Musicians were also invited to create personal studios and throw parties there. One million personal studios were created; and across that number, eight million pieces of furniture were sold.
"There was very little branding at first, because teens said they didn't want Coke in their faces," he said soberly. But Coke-branded furniture -- including vending machines -- sold the most often because they were the most expensive. And parties always included a few crates of Coke.
"Kids were crazy about [generating] points ... and buying Coke was the easiest way to get a lot," he explained.
As a result, MyCoke evolved from a summer promotion to a six-year effort. Ka-ching! for Coke, I guess.
Gnecco closed with a quick mention of BarbieGirls.com, whose objective -- to sell USB music devices -- wasn't well-met with the MyCoke model.
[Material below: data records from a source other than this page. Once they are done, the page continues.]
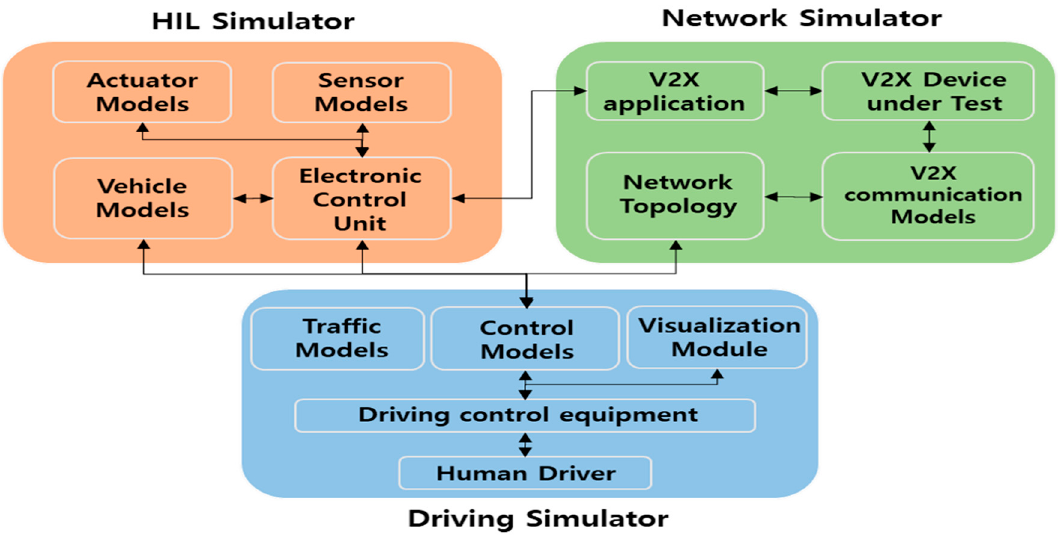
Figure 1. Architecture of IDHIL simulator.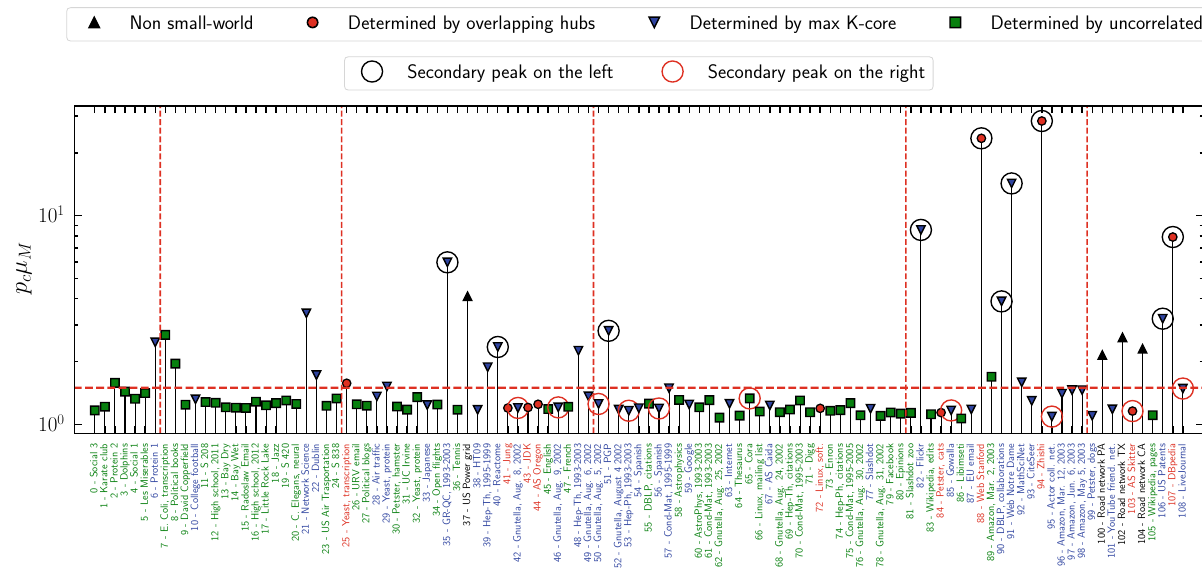
Figure 4. Test of message-passing prediction for bond percolation threshold in real-world networks. The bond percolation threshold p c determined numerically from the main peak of the susceptibility is divided by the message-passing prediction [Eq. (12)] and plotted for the 109 real-world networks considered. Below the horizontal dashed red line the prediction is accurate within 50% . Vertical dashed lines represent the size scale of the networks: from left to right N = 10 2 , 10 3 , 10 4 , 10 5 , and 10 6 . Symbols show which of the terms in Eq. (11) is maximal. Symbols are surrounded by a black (red) circle in case a secondary peak appears in the susceptibility on the left (right) of the main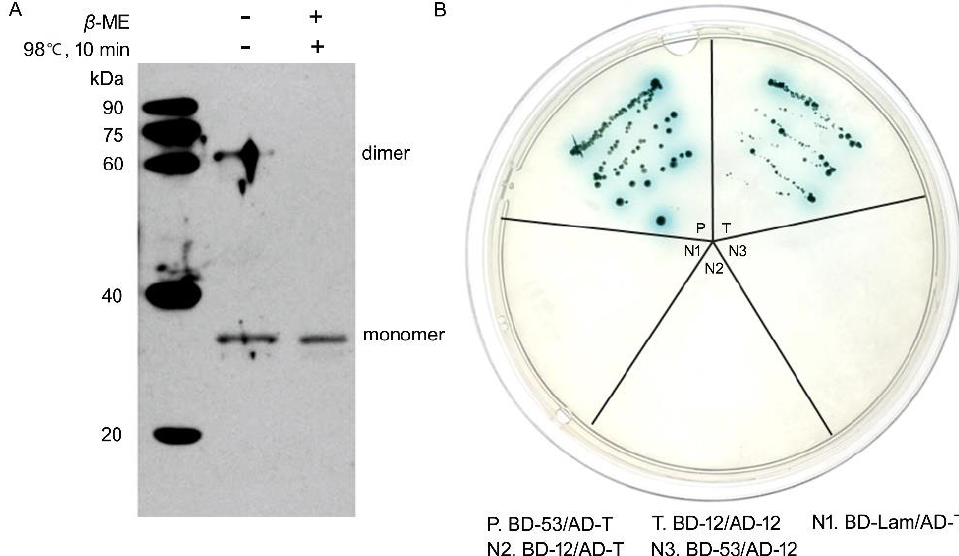
Figure 2. Heterologous expressed NbSWP12 can form homodimer. ( A ) Non-reduced SDS-PAGE combined with Western blotting analysis of His 6 -NbSWP12 recombinant protein expressed in Escherichia coli Rosetta. The NbSWP12 specific antibody can recognize monomer and dimer of NbSWP12. β -ME: β -mercaptoethanol. ( B ) A yeast two-hybrid assay was used to further determine the in vivo dimerization of NbSWP12. P, the fusion strain of pGBKT7-53 with pGADT7-T was used as the positive control. T, the fusion strain of pGBKT7- Nbswp12 with pGADT7- Nbswp12 was used as test group. The fusion strain of pGBKT7-lam with pGADT7-T (N1), the fusion strain of pGBKT7- Nbswp12 with pGADT7-T (N2), and the fusion strain of pGBKT7-53 with pGADT7- Nbswp12 (N3) were used as negative controls. The fusion strain in test group can grow on SD-Leu-Trp-His-Ade/ X- α -Gal medium and generate blue metabolites, indicating NbSWP12 can interact with each other and form homodimer.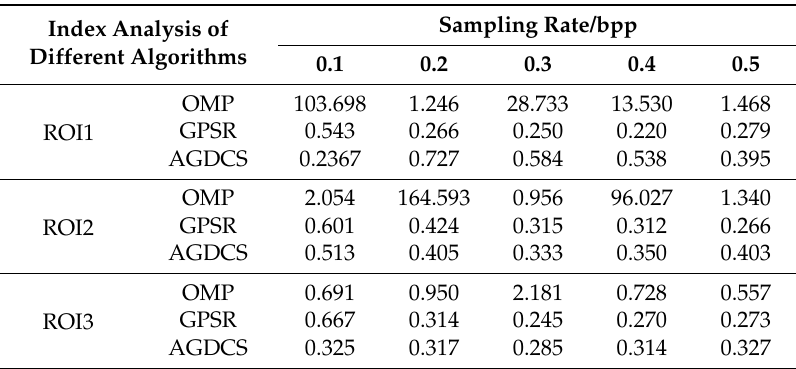
Table 4. RMSE comparison of spectral indices of CRI700.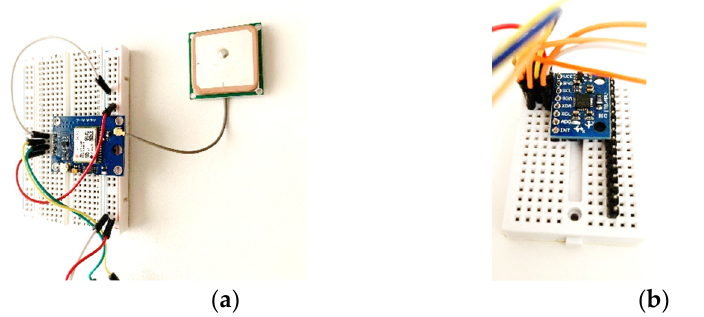
Figure 2. Sensors included in the system: Global Positioning System (GPS) sensor ( a ), and G-sensor ( b ).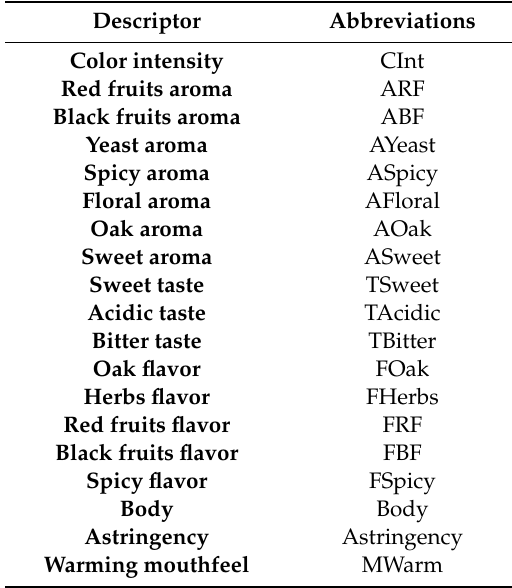
Table 1. Descriptors and abbreviations evaluated in the sensory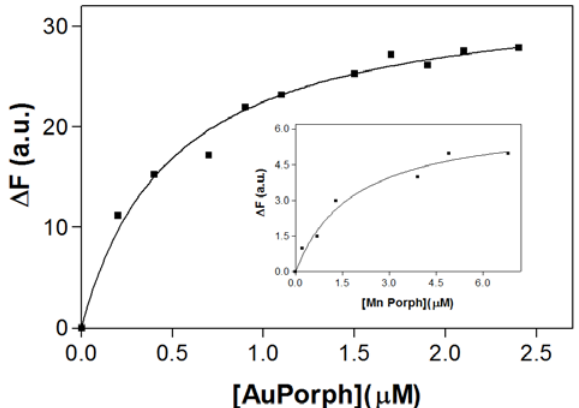
Fig. 1. Interaction of Con A with AuTPPS and MnTMPyP (inset). The curves are the best theoretical fits of the analyzed experimental data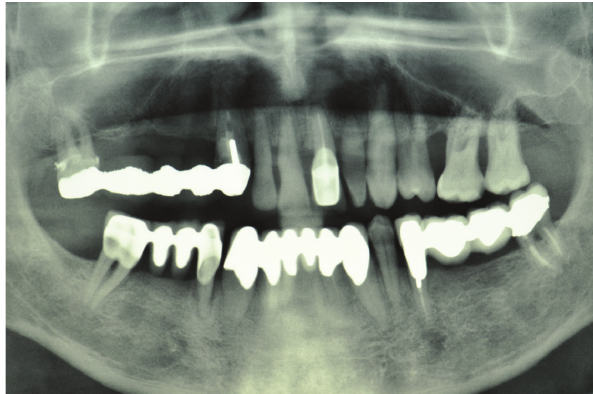
Figure 1: Case 1: Initial panoramic radiograph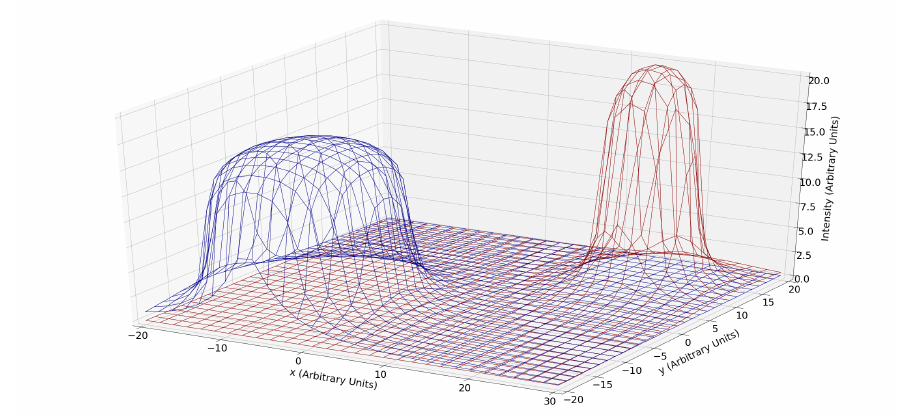
Figure 2. 3D visualization of a randomly generated intensity space with two tasks on a 2D field (blue and red) with different radii and different number of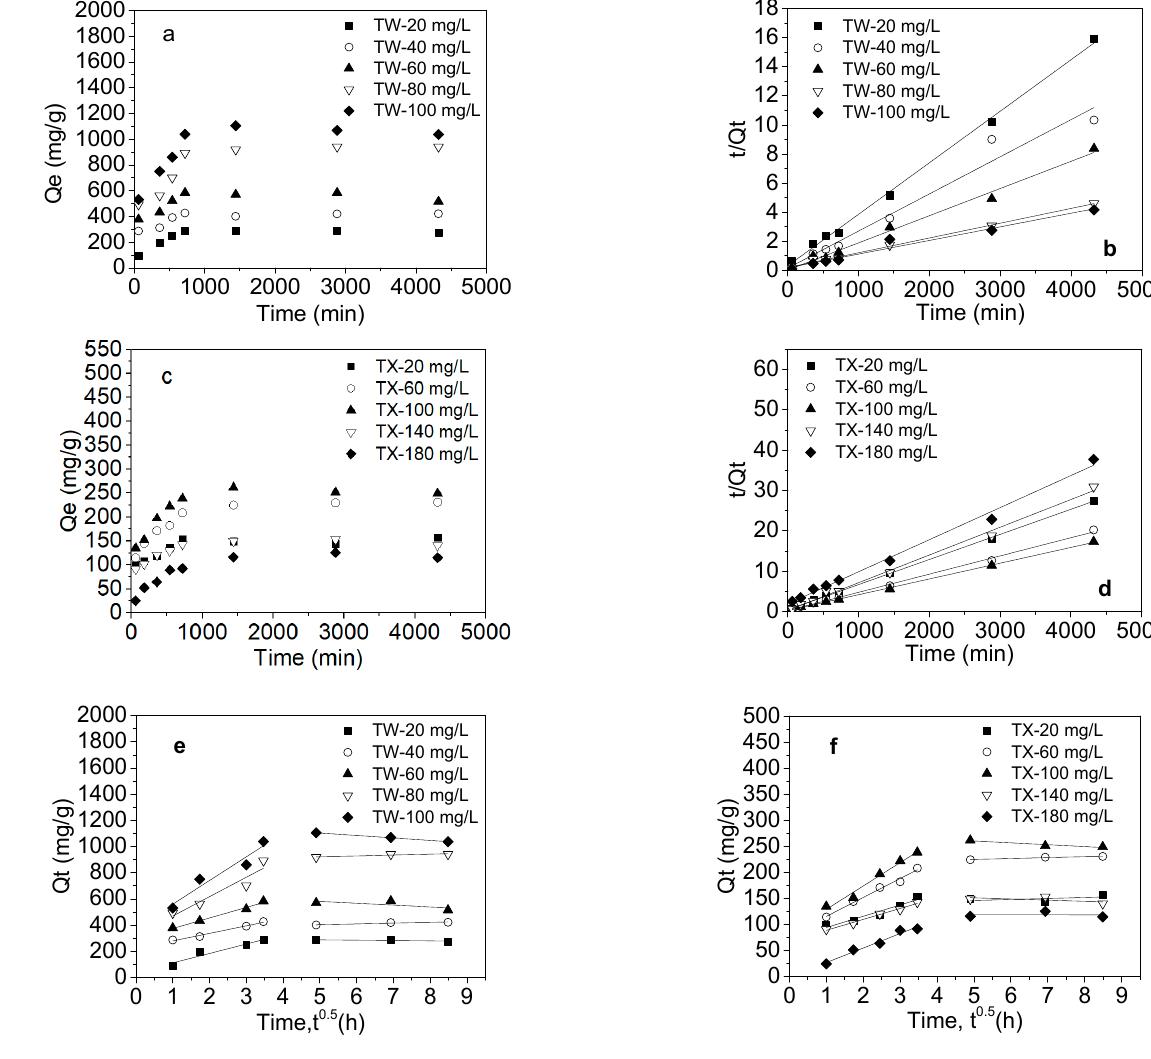
Figure 1. Adsorption kinetics of nonionic surfactants onto MWCNTs ( a , c ), pseudo-second-order model fitting ( b , d ), and Weber – Morris model fitting ( e , f ). Table 1. Parameters of pseudo-first-order and pseudo-second-order model and Weber – Morris model for adsorption kinetics of nonionic surfactants onto MWCNTs.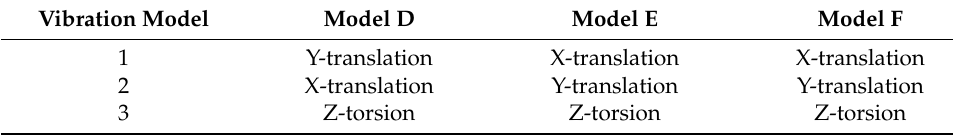
Table 2. The direction of the vibration mode of models. Vibration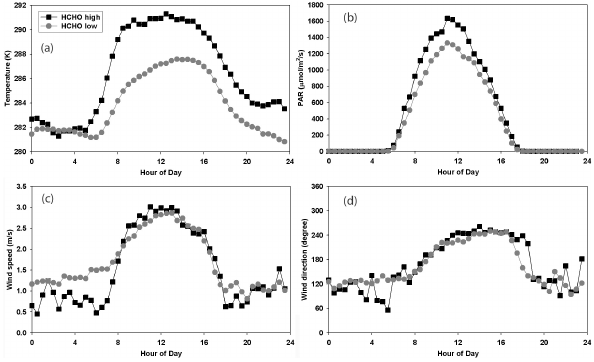
Fig. 6. Mean diurnal profiles of (a) temperature (K), (b) PAR (µmolm − 2 s − 1 ) , (c) wind speed (ms − 1 ) , and (d) wind direction (0 ◦ to North) during HCHO High (dark squares; 259 ∼ 261 and 264) and Low phases (gray circles; 262 ∼ 263 and 265 ∼ 277) of BEARPEX 2007.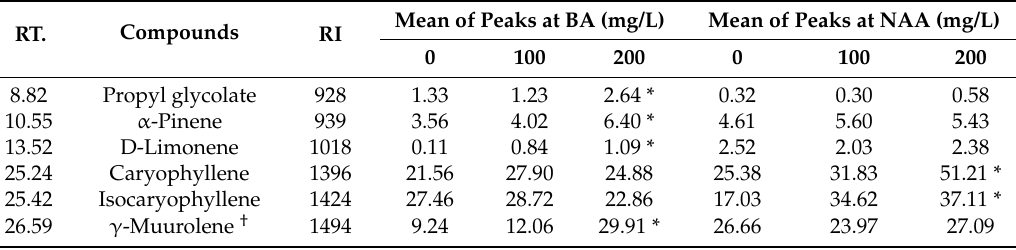
Figure 3. Volatile organic compounds collected from Floribunda flowers after the application of BA ( A ) and NAA ( B ), the red dots represent the volatile compounds which were significantly ( p < 0.05) different to the total collected volatile compounds. PCA analyses were used with one-way ANOVA. Table 1. Identification of VOCs that differed significantly ( p ≤ 0.05) between flowers of Floribunda rose after being treated with different concentrations of BA and NAA. RT.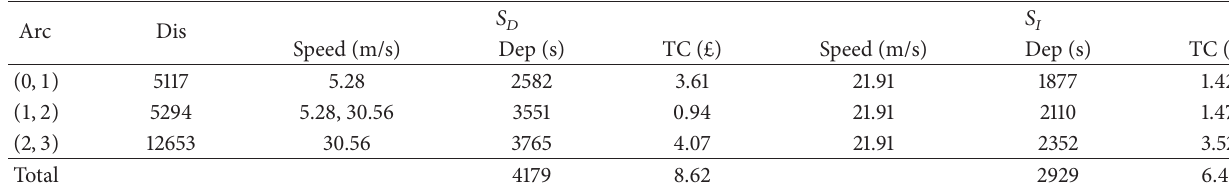
Table 2: Results in Example 2.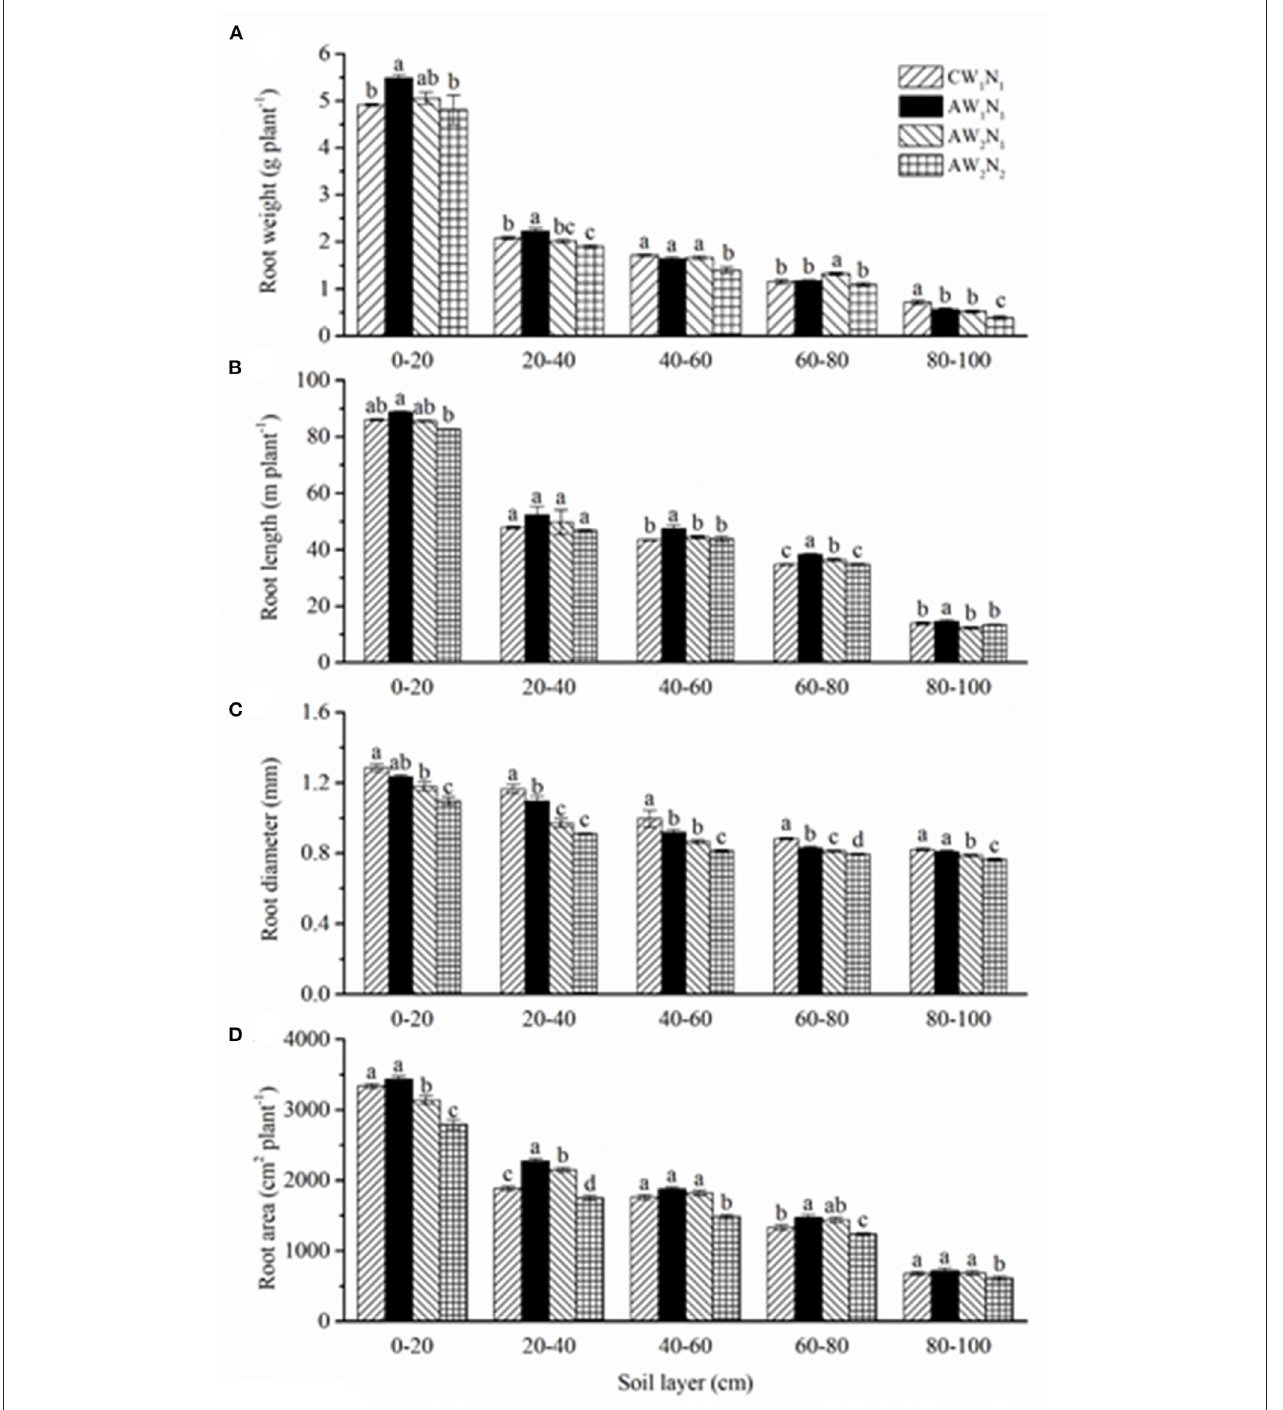
FIGURE 3 | The effects of irrigation and N supply on root growth and distribution in soil layers under alternate partial root-zone drip irrigation. (A) Root weight (g plant − 1 ), (B) root length (m plant − 1 ), (C) toot diameter (mm) and (D) root area (cm 2 plant − 1 ). Values are the means ± SE. Different lowercase letters in the columns denote significant differences among the treatments ( P ≤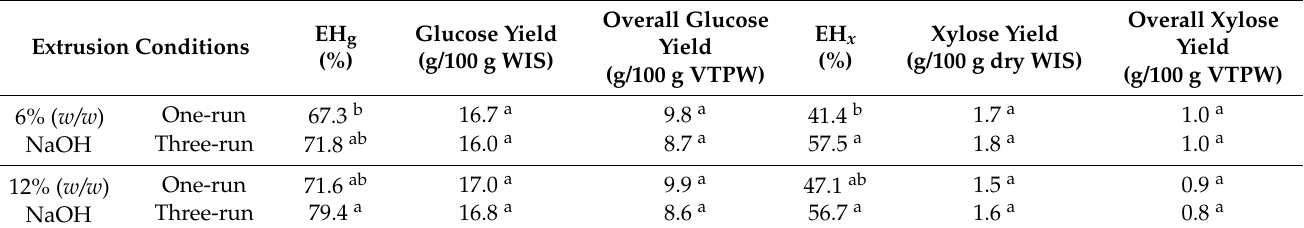
Table 5. Enzymatic hydrolysis yield, glucose and xylose produced by 100 g DW of the water-insoluble solid (WIS) fraction collected after extrusion of vegetal tomato plant waste (VTPW), and overall glucose and xylose yield. Values followed by different letters in the same row are significantly different at the 95% level.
It turns out BarbieGirls.com fared better with paid subscriptions.
And then there were facts:
The current global online population is divided thus:
- North America: 246.4 million out of 334 million.
- Latin Americans: 137.3 million out of 552 million.
- Rest of world: 1,024,022,037 (72.7% of the estimated total.)
Social networks in LatAm grew 103% last year. In LatAm alone, Facebook users bloomed from 52,000 to 2.2 million between 2007 and 2008.
Chew on that. Though I suppose Gnecco's talk, which was virtual world-focused, wasn't terribly helpful in terms of strategy. Philosophically, though, A+.